Etica e privacy bussano alla porta dell’epidemiologia digitale

Sorvegliare la diffusione di una malattia facendo uso di dati generati al di fuori del sistema sanitario pubblico non è di per sé una novità, tanto che la cosiddetta epidemiologia digitale è una pratica che esiste già da oltre un ventennio. Ma è sotto gli occhi di tutti che, proprio per rispondere all’emergenza sanitaria degli ultimi mesi, molti Paesi in giro per il mondo abbiano spinto questa sorveglianza ai massimi livelli tecnologici, spesso senza preoccuparsi troppo delle implicazioni sociali, culturali, etiche e giuridiche di quanto si stava (e tuttora si sta) facendo.

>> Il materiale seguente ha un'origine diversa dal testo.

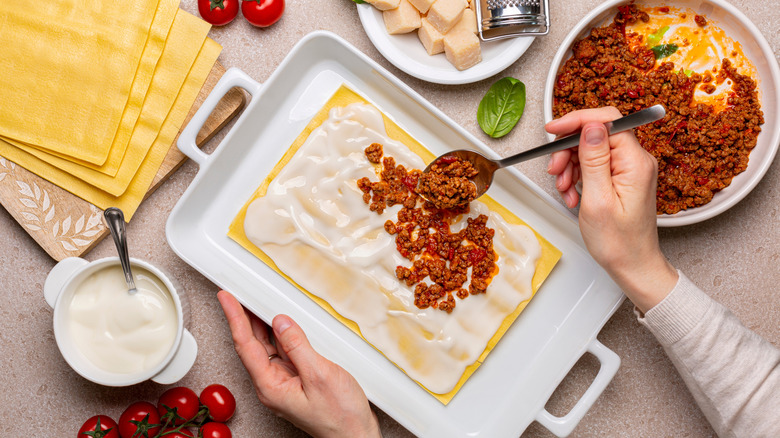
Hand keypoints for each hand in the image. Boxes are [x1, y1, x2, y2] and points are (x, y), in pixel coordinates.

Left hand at [217, 291, 380, 437]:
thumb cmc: (340, 416)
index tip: (227, 299)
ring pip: (267, 347)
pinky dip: (280, 335)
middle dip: (243, 317)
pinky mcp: (296, 381)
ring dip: (262, 325)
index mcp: (270, 386)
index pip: (245, 345)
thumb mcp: (320, 375)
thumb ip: (298, 347)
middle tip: (237, 294)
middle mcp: (272, 385)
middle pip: (252, 345)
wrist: (355, 435)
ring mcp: (284, 383)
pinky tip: (282, 324)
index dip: (234, 318)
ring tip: (256, 301)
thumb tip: (281, 322)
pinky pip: (283, 353)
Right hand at [546, 107, 677, 311]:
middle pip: (595, 135)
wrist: (632, 265)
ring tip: (564, 189)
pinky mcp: (622, 178)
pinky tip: (573, 195)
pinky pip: (594, 165)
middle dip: (569, 149)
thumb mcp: (597, 199)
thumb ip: (594, 159)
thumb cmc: (619, 242)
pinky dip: (578, 177)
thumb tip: (591, 126)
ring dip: (570, 166)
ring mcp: (629, 169)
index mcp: (635, 162)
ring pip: (591, 150)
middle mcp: (636, 161)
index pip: (607, 121)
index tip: (554, 130)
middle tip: (555, 170)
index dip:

Tracciamento dei contatti stretti e monitoraggio del rispetto della quarantena sono i due esempi più eclatanti di come il digitale possa essere un formidabile alleato contro le epidemie, ma allo stesso tempo un potente strumento per la sorveglianza di massa. E se ad alcune libertà si può accettare di rinunciare temporaneamente in nome della salute collettiva, le preoccupazioni sulle ripercussioni a lungo termine delle prassi instaurate in questi mesi non mancano.
Accanto all’annoso tema della privacy, ci sono anche questioni tecnicamente più complesse, come ad esempio la disuniformità sociale nell’accesso a questi strumenti, che potrebbe trasformare il classico divario digitale (digital divide) in un health divide, ossia in un diritto alla salute impari tra persone più o meno avvezze alla tecnologia.
Al difficile equilibrio tra diritti individuali e salute pubblica, nonché tra strategie moralmente accettabili e altre eticamente spregevoli, ha dedicato un lungo editoriale la celebre rivista Science. Il punto di partenza, dato ormai per assodato, è che la domanda non è ‘se’ usare le nuove fonti di dati utili per la sanità, bensì ‘come’, dato che smartphone, dispositivi indossabili, social media, sistemi di videosorveglianza e app a installazione volontaria oggi consentono – usate in combinazione – di raccogliere una quantità di informazioni sterminata su ciascuno di noi.
Insomma, da un lato è fuor di dubbio l’importanza del settore hi-tech e digitale per contrastare la diffusione di focolai epidemici, e anzi in questo senso la pandemia del 2020 rappresenta un acceleratore straordinario in termini di innovazione di prodotto e di processo. Dall’altro, però, la tecnologia non può essere semplicemente sfruttata, ma va governata e incanalata lungo precisi binari dettati dalle leggi e dall’etica. E questa giuda, che richiede un intervento regolatorio dall’alto che sia abile e puntuale, sembra essere ancora del tutto assente in diverse parti del globo.